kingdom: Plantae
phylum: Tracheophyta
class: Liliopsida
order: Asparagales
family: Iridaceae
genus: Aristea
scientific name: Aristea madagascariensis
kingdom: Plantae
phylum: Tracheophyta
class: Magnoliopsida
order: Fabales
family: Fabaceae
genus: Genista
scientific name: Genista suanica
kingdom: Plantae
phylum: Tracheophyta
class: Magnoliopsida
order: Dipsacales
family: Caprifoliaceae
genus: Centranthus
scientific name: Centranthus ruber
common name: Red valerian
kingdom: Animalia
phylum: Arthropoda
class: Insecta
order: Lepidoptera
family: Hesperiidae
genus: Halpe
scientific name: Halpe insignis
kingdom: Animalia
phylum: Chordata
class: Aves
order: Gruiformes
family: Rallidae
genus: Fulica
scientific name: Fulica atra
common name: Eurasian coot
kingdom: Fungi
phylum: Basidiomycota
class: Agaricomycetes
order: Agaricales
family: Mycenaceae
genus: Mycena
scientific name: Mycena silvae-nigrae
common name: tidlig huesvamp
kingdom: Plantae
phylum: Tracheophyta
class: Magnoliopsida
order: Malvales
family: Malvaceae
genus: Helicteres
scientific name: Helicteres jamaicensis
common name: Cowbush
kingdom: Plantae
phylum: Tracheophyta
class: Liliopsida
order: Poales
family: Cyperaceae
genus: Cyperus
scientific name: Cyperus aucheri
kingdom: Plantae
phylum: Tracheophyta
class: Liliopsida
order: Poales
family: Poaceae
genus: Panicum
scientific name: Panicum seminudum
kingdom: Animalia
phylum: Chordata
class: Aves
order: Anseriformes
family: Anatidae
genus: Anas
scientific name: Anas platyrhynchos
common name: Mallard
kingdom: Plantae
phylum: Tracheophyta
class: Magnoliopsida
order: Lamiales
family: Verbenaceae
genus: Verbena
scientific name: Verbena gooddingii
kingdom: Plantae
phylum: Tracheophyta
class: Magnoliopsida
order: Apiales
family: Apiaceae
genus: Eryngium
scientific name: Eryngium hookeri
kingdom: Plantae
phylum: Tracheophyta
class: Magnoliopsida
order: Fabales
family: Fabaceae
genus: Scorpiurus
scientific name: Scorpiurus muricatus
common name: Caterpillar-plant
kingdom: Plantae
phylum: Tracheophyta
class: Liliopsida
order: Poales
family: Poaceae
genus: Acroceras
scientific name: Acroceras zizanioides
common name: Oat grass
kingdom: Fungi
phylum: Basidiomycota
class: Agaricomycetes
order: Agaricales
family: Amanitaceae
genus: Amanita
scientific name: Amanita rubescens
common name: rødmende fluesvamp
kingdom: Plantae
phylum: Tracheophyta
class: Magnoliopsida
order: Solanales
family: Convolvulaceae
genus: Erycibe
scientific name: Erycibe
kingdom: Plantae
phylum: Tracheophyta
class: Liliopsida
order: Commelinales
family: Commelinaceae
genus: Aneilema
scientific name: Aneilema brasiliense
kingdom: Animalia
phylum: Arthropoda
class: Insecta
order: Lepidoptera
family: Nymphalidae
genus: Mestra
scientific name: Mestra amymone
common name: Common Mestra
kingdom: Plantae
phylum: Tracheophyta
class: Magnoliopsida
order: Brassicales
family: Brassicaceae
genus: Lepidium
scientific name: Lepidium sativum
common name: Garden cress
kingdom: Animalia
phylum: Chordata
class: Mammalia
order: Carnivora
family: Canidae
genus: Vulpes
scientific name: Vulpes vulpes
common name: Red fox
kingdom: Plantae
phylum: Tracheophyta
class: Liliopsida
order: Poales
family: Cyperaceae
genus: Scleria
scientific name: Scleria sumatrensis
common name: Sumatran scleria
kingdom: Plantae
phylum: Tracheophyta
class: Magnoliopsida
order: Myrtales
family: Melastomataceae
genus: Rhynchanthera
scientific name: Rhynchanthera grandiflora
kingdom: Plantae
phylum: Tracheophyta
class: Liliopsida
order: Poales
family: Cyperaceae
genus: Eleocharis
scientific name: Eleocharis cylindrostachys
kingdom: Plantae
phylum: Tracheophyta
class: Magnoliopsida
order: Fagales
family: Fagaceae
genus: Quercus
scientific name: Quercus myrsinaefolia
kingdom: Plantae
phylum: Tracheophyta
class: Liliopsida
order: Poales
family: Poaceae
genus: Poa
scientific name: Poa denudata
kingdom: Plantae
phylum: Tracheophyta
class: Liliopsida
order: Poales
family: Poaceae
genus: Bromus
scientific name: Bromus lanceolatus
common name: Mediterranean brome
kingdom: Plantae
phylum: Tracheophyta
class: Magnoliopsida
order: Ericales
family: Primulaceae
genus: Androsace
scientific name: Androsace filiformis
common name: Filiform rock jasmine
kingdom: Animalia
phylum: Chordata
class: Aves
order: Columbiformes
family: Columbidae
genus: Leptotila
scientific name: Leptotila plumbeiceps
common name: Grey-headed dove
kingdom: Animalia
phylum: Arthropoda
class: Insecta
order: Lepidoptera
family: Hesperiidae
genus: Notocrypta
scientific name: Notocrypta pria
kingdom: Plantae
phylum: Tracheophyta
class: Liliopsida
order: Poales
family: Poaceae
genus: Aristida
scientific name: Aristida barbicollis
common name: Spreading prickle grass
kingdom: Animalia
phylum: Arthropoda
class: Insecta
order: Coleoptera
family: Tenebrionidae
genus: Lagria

*Challenge*
Copy the rows above word for word, starting at the very first line and ending at the line that contains "common name: Red valerian", with both of those lines included.

*Output below*
kingdom: Plantae
phylum: Tracheophyta
class: Liliopsida
order: Asparagales
family: Iridaceae
genus: Aristea
scientific name: Aristea madagascariensis
kingdom: Plantae
phylum: Tracheophyta
class: Magnoliopsida
order: Fabales
family: Fabaceae
genus: Genista
scientific name: Genista suanica
kingdom: Plantae
phylum: Tracheophyta
class: Magnoliopsida
order: Dipsacales
family: Caprifoliaceae
genus: Centranthus
scientific name: Centranthus ruber
common name: Red valerian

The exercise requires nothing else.